Disamping itu, juga perlu mengenali kemampuan kita dalam menanggung resiko setiap produk, yang dikenal dengan istilah profil resiko. Jika kita termasuk konservatif atau pemula, akan lebih baik jika berinvestasi dengan produk keuangan yang resikonya dapat kita tanggung/berisiko kecil, demikian pula sebaliknya seperti produk investasi dengan hasil tinggi, yang biasanya disertai dengan resiko tinggi pula.
Menurut financial planner, bila ingin berinvestasi di reksadana atau saham, sebaiknya mempelajari dahulu karena jenis investasi ini memiliki resiko kerugian dan jangan gunakan seluruh uang anda untuk berinvestasi ketika anda belum paham dari jenis investasinya. Silakan mulai dari 5-10 % dari jumlah uang yang anda miliki untuk belajar berinvestasi.
Untuk membantu memilih jenis reksadana yang tepat, bisa membaca laporan prospektus dari tiap reksadana untuk mengetahui pergerakan naik-turunnya return investasi reksadana tersebut. Prospektus dapat diperoleh dari Lembaga keuangan yang menyediakan layanan reksadana.

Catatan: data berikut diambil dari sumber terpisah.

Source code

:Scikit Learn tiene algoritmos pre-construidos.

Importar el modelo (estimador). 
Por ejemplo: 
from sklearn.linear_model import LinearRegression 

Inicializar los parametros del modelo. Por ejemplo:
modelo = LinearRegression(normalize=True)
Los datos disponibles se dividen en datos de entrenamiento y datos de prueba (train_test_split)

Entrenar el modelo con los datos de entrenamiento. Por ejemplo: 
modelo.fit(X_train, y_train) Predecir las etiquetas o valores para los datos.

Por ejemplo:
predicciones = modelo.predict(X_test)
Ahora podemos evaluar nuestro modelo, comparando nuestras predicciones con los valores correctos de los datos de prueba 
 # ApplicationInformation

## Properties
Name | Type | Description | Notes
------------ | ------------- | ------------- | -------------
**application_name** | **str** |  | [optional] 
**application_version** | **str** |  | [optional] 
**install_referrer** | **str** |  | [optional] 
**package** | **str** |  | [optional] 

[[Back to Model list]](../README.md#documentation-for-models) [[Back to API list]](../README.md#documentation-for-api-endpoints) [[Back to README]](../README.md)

Sumber informasi lain yang bisa digunakan untuk mengetahui kinerja reksadana adalah laporan reksadana tahunan yang biasanya ada di media massa seperti tabloid bisnis seperti Kontan atau kolom bisnis pada surat kabar harian. Atau media online seperti website pusat informasi Reksadana Bapepam-LK (Badan Pengawas Pasar Modal dan Lembaga Keuangan) yang sudah bergabung dengan Otoritas Jasa Keuangan (OJK).
Anda bisa datang ke Bank seperti bu Salma untuk membuka reksadana. Di bank anda akan diminta mengisi risk profile atau profil resiko. Tujuannya untuk mengetahui apakah anda profil resikonya dalam berinvestasi! Misal tidak bisa menerima fluktuasi harga yang cepat, atau resiko kerugian yang besar.
Atau bisa jadi anda ingin berinvestasi tetapi hanya ingin mendapatkan hasil tetap yang diambil bulanan. Jadi tentukan tujuan keuangan anda, apakah untuk mendapatkan hasil bulanan dan untuk pendidikan anak seperti bu Salma, atau lainnya.